La Commission européenne va surveiller les prix des produits agricoles

Les États membres de l'Union européenne devront communiquer régulièrement les prix des produits à la Commission. Ces prix seront communiqués une fois par semaine pour l'huile d'olive et une fois par mois pour l'huile d'olive biologique et les olives de table.

Dans le but d'assurer l'équité et la transparence de la chaîne d'approvisionnement alimentaire dans l'ensemble des États membres de l'Union européenne, la Commission européenne a présenté un projet de nouveau règlement visant à retracer la formation des prix des produits alimentaires, du champ jusqu'aux rayons des supermarchés.

« Renforcer la transparence du marché permettra un accès égal et une plus grande clarté en matière d'informations sur les prix, rendant ainsi notre chaîne alimentaire plus équitable et mieux équilibrée. » - Phil Hogan, commissaire à l'agriculture et au développement rural

Le règlement exigera la collecte et la comparaison des cours du marché qui, associées à d’autres données, mettront en évidence les coûts intermédiaires, notamment ceux liés au transport, à l’assurance et au stockage. Ces informations permettront aux agriculteurs de mieux gérer leurs activités et de prendre des décisions plus éclairées, ce qui, à terme, créera un environnement plus fiable pour les producteurs, les intermédiaires et, au final, les consommateurs.

La mesure proposée couvrira les fruits et légumes, les cultures arables, la viande, les œufs, les produits laitiers, le sucre et l’huile d’olive. Elle s’appuiera sur les systèmes et procédures de collecte de données existants déjà en place dans les États membres pour compiler les informations requises.

Voir aussi : Prix de l'huile d'olive

Chaque État membre sera chargé de recueillir les prix d'achat et de vente (en gros et au détail) de produits alimentaires tels que le blé, le seigle, l'huile d'olive et les olives de table, la viande, le lait, le vin, le riz, le sucre et les fruits, ainsi que d'autres données, notamment le rendement estimé et réel, les stocks existants et les terres cultivées. Ensuite, toutes ces informations seront transmises au siège de la Commission à Bruxelles afin d'être publiées sur son portail de données agroalimentaires et les observatoires de marché de l'UE.

Selon le produit, les prix et les informations pertinentes doivent être rassemblés soit chaque semaine, soit chaque mois, de manière rapide et précise, a expliqué la Commission. Plus précisément, pour l’huile d’olive, les données doivent être collectées et transmises chaque semaine, tandis que pour l’huile d’olive biologique et les olives de table, ce processus doit avoir lieu une fois par mois.

Bruxelles surveille déjà les prix de l'huile d'olive dans certains pays, notamment en Espagne et en Italie, où les prix ont considérablement baissé ces derniers mois dans le premier, tandis qu'ils continuent d'augmenter en Italie.

La Commission européenne a également suggéré que les États membres obtiennent les données nécessaires auprès des grandes entreprises et évitent d'imposer une charge supplémentaire aux petites et moyennes entreprises.

Phil Hogan, commissaire à l’agriculture et au développement rural, a reconnu le rôle crucial des petits agriculteurs dans l’UE et la nécessité de procédures équitables.
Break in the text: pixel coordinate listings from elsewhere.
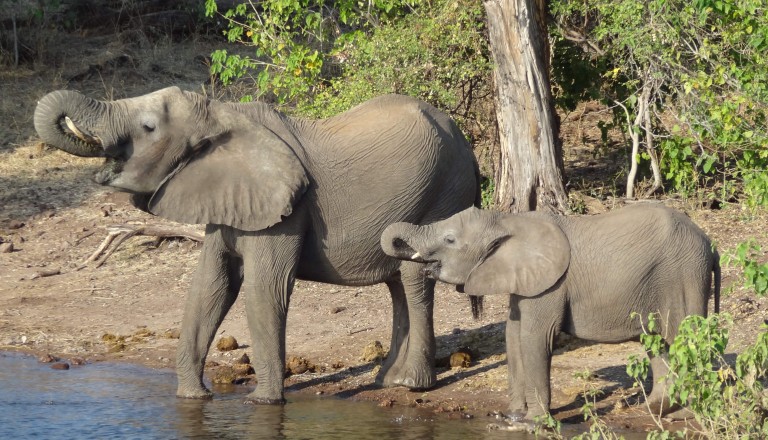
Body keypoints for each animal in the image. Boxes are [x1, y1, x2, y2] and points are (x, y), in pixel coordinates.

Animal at [37, 87, 480, 404]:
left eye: (148, 127)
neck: (221, 113)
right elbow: (211, 287)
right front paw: (193, 398)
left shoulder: (288, 209)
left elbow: (264, 290)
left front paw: (263, 403)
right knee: (397, 285)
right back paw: (387, 381)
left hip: (443, 192)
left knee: (414, 280)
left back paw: (412, 385)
« Renforcer la position des agriculteurs dans la chaîne d'approvisionnement alimentaire a été une priorité pour la Commission », a-t-il déclaré. « L'amélioration de la transparence du marché permettra un accès égal et une plus grande clarté des informations sur les prix, rendant notre chaîne alimentaire plus équitable et mieux équilibrée. Ces nouvelles règles viendront compléter la directive récemment adoptée interdisant les pratiques commerciales déloyales, en donnant plus de pouvoir aux acteurs les plus faibles et les plus petits de la chaîne d'approvisionnement alimentaire, et leur introduction reflète le soutien public très important qui existe dans toute l'UE pour renforcer le rôle des agriculteurs dans la chaîne d'approvisionnement alimentaire. »
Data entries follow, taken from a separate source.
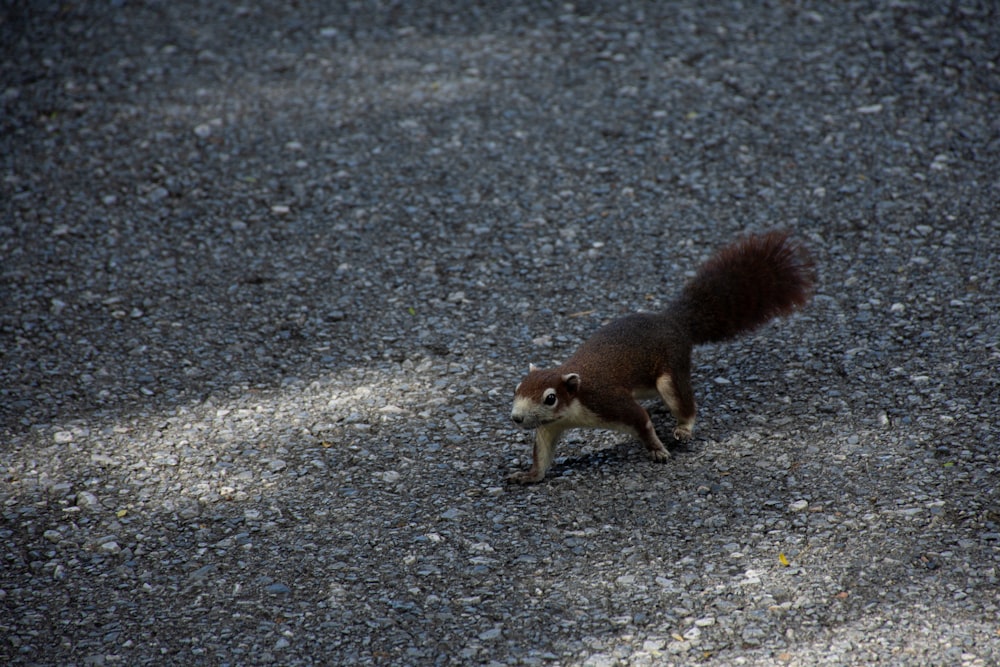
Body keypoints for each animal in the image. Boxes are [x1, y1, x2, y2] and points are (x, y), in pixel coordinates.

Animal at [512, 232, 816, 482]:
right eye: (516, 389)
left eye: (550, 398)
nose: (516, 417)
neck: (574, 408)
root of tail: (676, 322)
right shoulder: (550, 427)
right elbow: (542, 454)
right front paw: (528, 476)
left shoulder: (608, 401)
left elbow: (642, 421)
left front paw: (658, 450)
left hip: (671, 371)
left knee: (684, 403)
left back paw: (683, 428)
Ce règlement s’inscrit dans le cadre de la politique plus large de l’UE visant à instaurer des transactions honnêtes et claires dans le secteur alimentaire, dans la continuité de l’année dernière où une législation a été adoptée pour interdire les pratiques commerciales déloyales telles que les annulations de commande de dernière minute et les retards de paiement, et pour introduire des outils visant à améliorer la coopération avec les agriculteurs, comme des contrats écrits fixant les prix convenus et des outils de gestion des risques conviviaux.

Le projet de règlement proposé sera soumis à consultation publique jusqu’au 19 juin. Une fois le texte final du règlement publié au Journal officiel de l’Union européenne, tous les États membres seront tenus de le mettre en œuvre dans un délai de six mois.